To do = Write out the material below word for word, beginning at the line that contains "Which category has" and continuing through the end of the material. Leave out the pictures.

+++ Supplied material

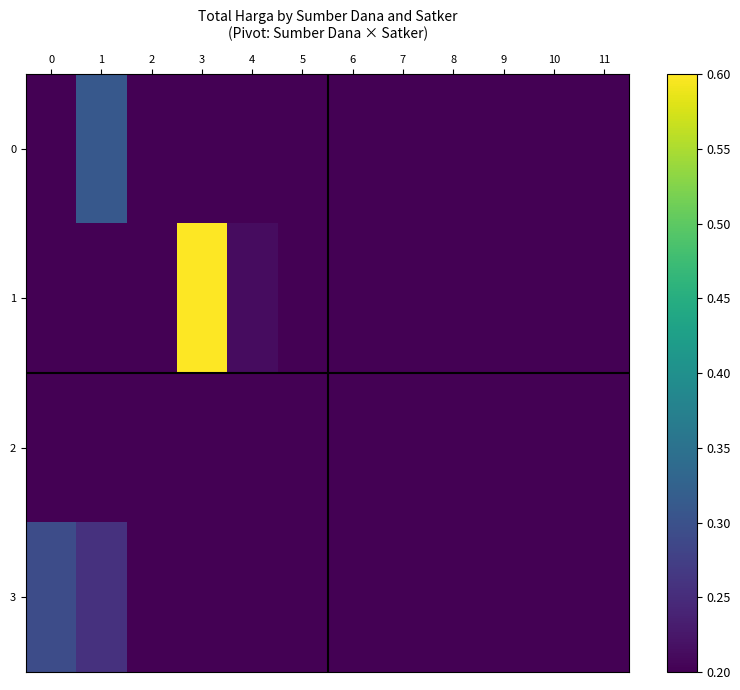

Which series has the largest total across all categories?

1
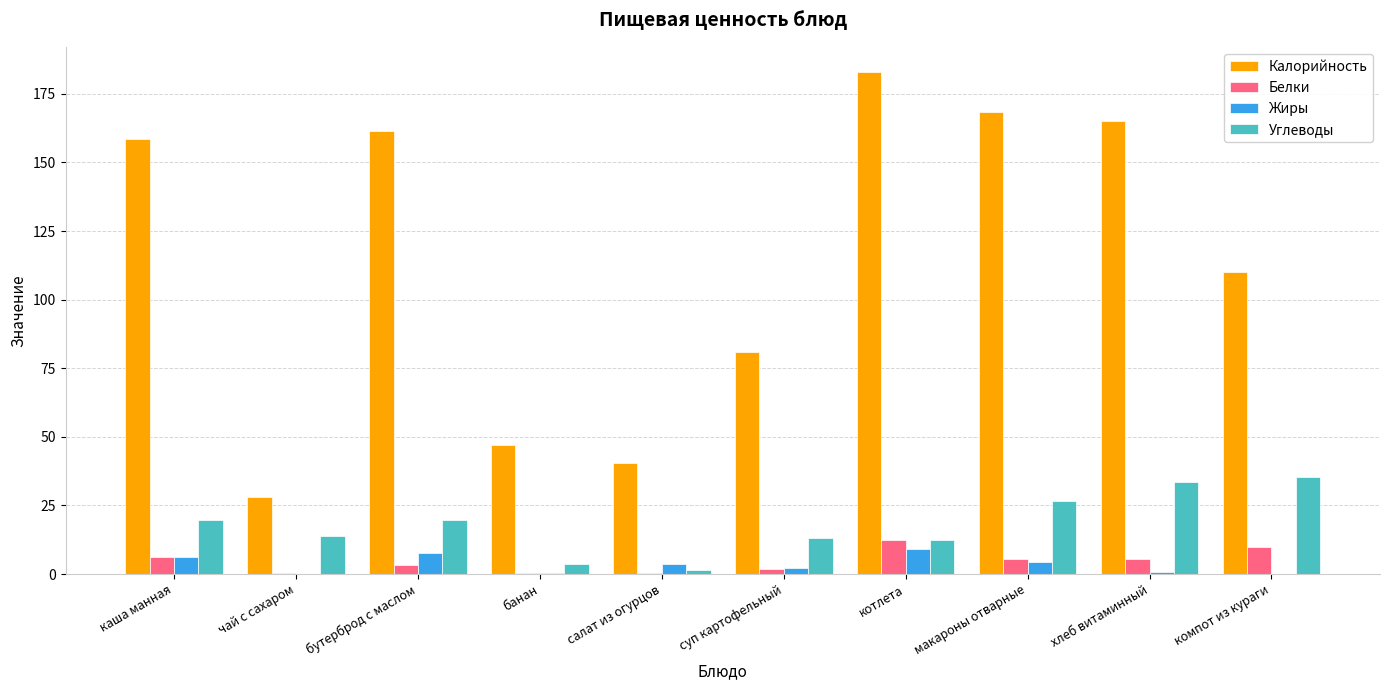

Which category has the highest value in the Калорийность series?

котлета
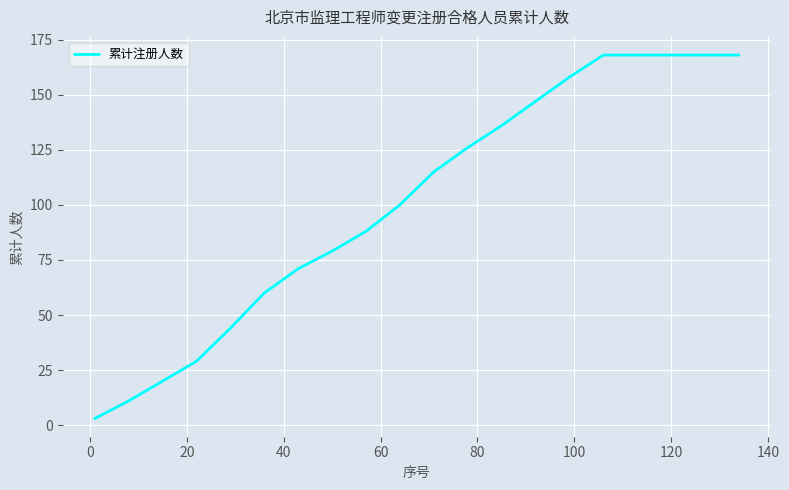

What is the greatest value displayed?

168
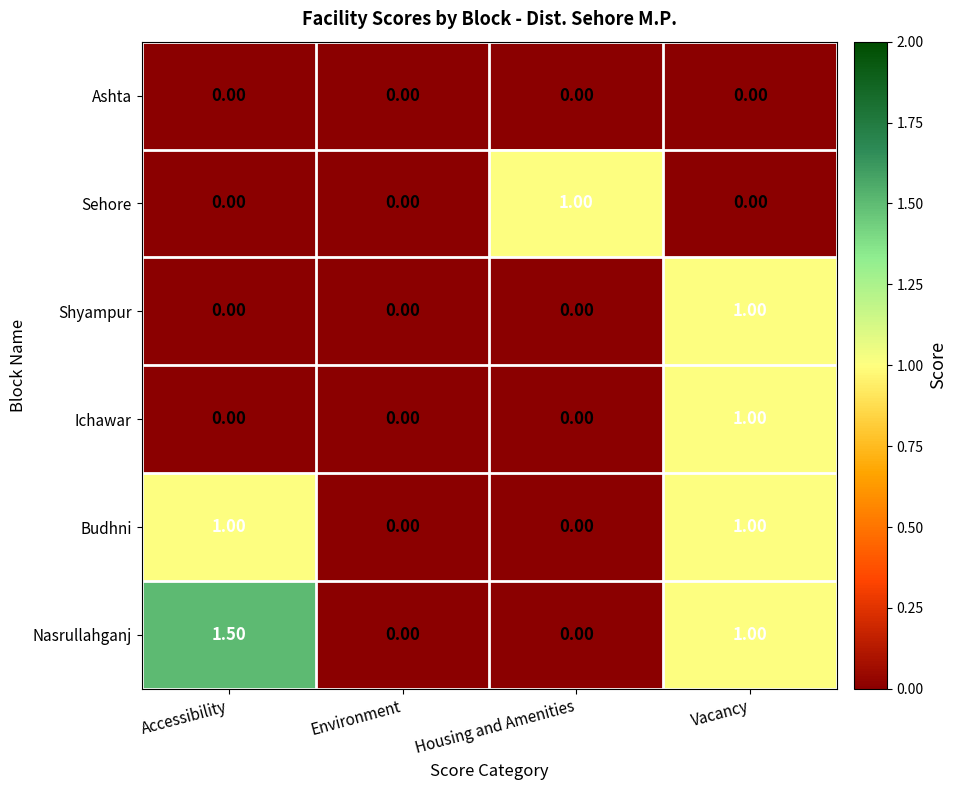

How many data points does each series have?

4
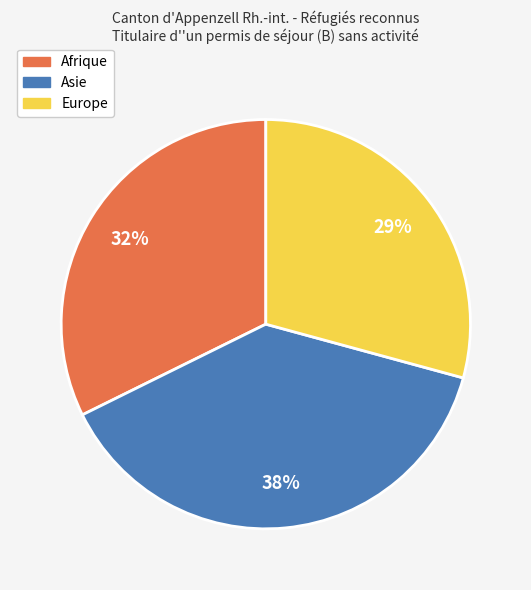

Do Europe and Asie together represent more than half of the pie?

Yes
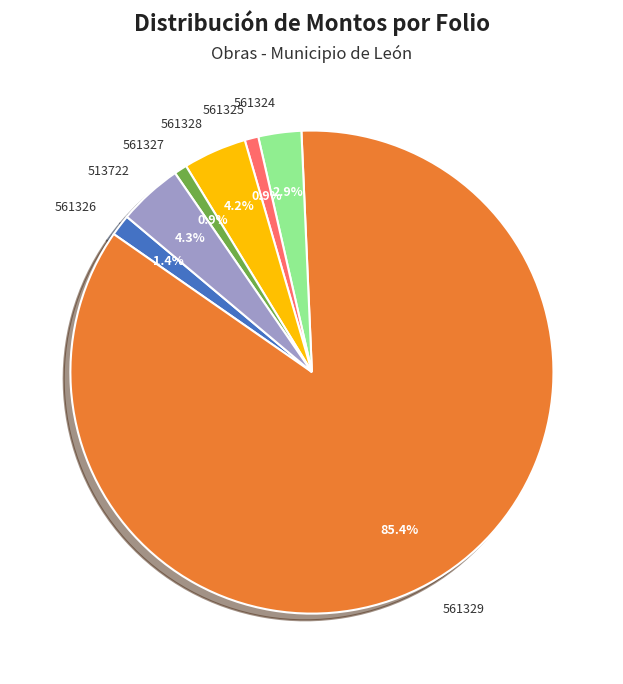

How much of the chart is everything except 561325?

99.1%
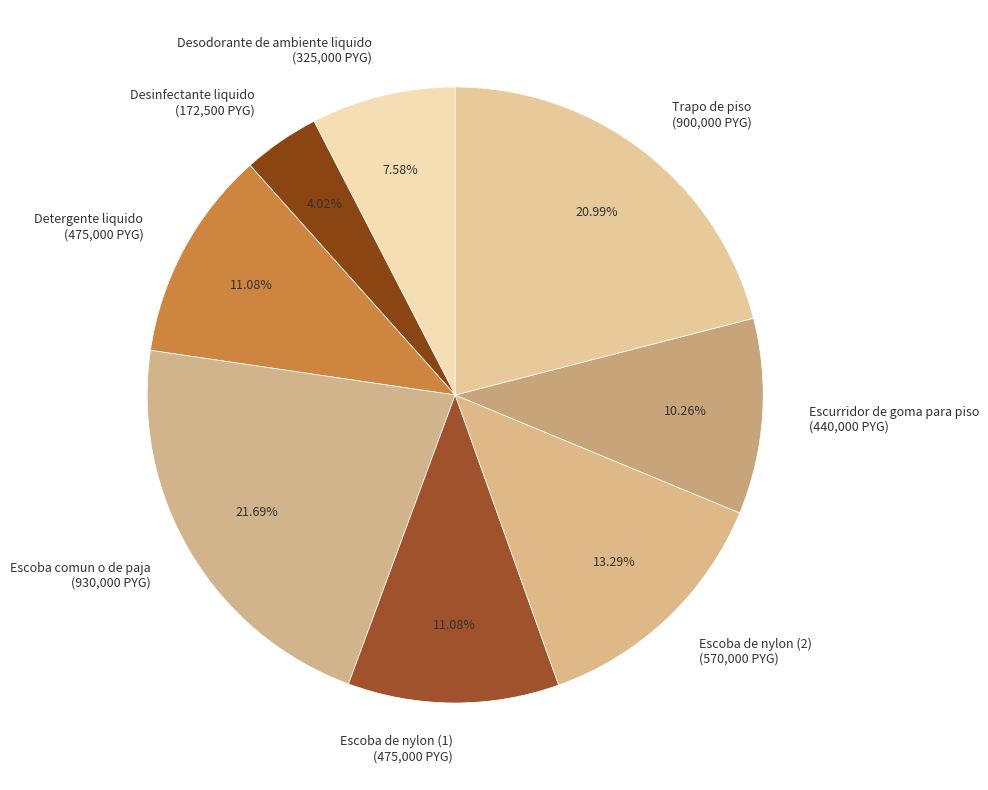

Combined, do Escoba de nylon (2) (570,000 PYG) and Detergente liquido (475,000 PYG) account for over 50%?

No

++++++

Result of this task =
Which category has the highest value in the Калорийность series?

котлета

What is the greatest value displayed?

168

How many data points does each series have?

4

Do Europe and Asie together represent more than half of the pie?

Yes

How much of the chart is everything except 561325?

99.1%

Combined, do Escoba de nylon (2) (570,000 PYG) and Detergente liquido (475,000 PYG) account for over 50%?

No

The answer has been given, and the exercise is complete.